Cleaning before this point is ideal, meaning the increased friction due to fouling is reversible – it is possible to turn back the clock. However, after the critical acceleration point it becomes increasingly difficult to clean without damaging the coating. And damaged coatings lead to a future of expensive and ever worsening performance until the next dry dock and re-coating,
Despite this, a recent survey during a GreenSteam webinar found 78% of attendees with hull cleaning responsibilities did not use a monitored condition-based strategy, preferring to clean the hull at fixed “rule of thumb” or “based on experience” periods, or “reactively” after a manual inspection or when fuel consumption spikes. Alternatively, some owners and operators have used legacy non-machine learning methods which rely on a 2016 ISO 19030 standard for hull fouling measurement.

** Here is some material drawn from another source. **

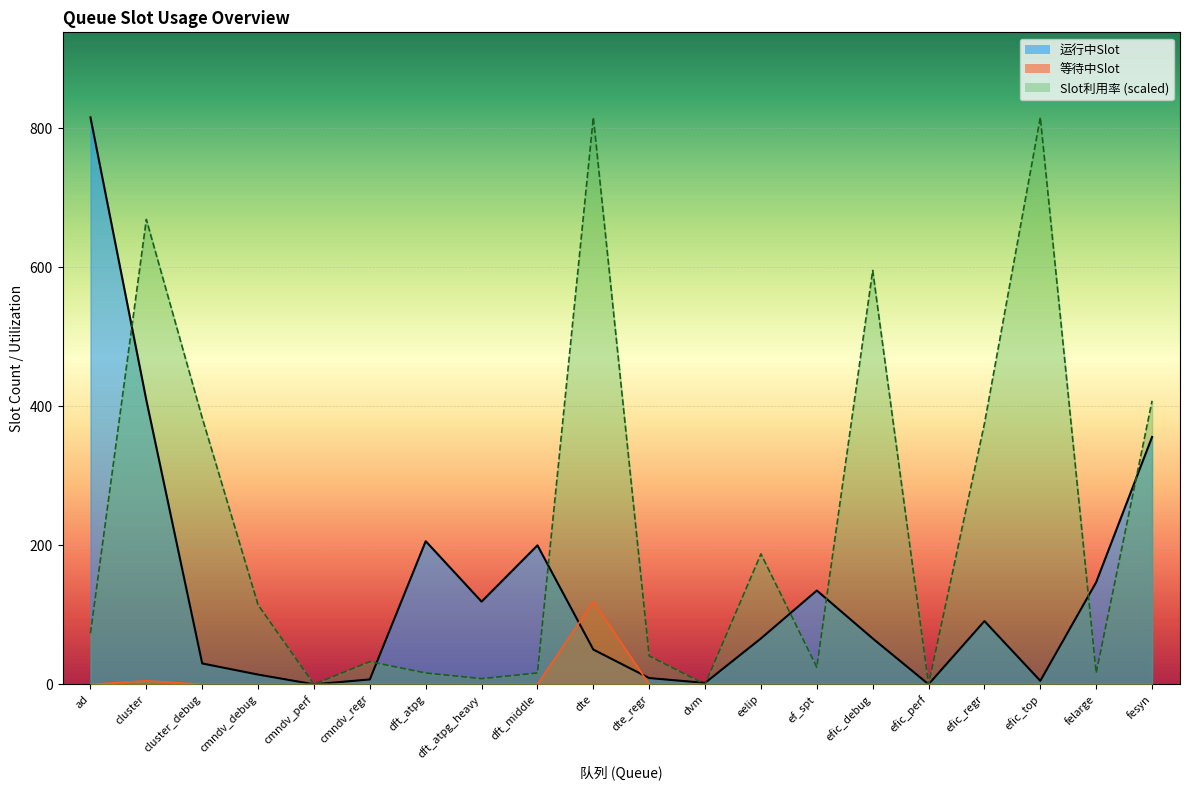

At how many categories does at least one series exceed 90?

15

ISO 19030 standardises what data can be used to compare two periods, with filters on wind speed, depth and time between hull/propeller cleanings. This is in contrast to GreenSteam’s machine learning software which uses all the ship’s valid data to build a very accurate picture of fouling - making it ideally placed to establish an optimal cleaning schedule.
GreenSteam can help operators be proactive in a fast-changing market
However it needn’t be all gloom and doom.
It is now possible to get ahead of the curve and implement a monitored condition-based strategy, protecting expensive coatings whilst reducing emissions. GreenSteam’s machine learning solution, Fouling Analyzer, uses both historical and live data to create a vessel performance model and applies this in conjunction with real-time and historical metocean data to build a complete picture of hull fouling. This allows a monitored, condition-based predictive strategy lowering both fuel and maintenance costs.
Last year, the shipping industry was debating the environmental benefits of slow-steaming as more than 100 companies called upon the International Maritime Organisation (IMO) in April 2019 to mandate speed reductions in order to reduce emissions.
A year later, in the grip of the COVID-19 emergency, the global shipping industry reduces speed to ease the burden on customers’ fragile supply chains, provides floating storage to hold excessive oil stocks and mothballs excess capacity across the world.
However, once the challenges for shipping associated with the pandemic are slowly overcome, climate change will return firmly onto agendas, putting pressure on the shipping industry once more to reduce its carbon emissions. GreenSteam’s monitored, condition-based predictive hull cleaning strategy can help safeguard hull coatings during lockdown and allow owners, operators and charterers to plan a future low-emission mobilisation as the crisis lifts.
While higher fuel costs are the last thing many in the industry need right now, especially those working with vessels hit the hardest such as bulkers and cruise ships, help is readily at hand to proactively manage the effects of hull fouling in order to reduce fuel costs and cut GHG emissions.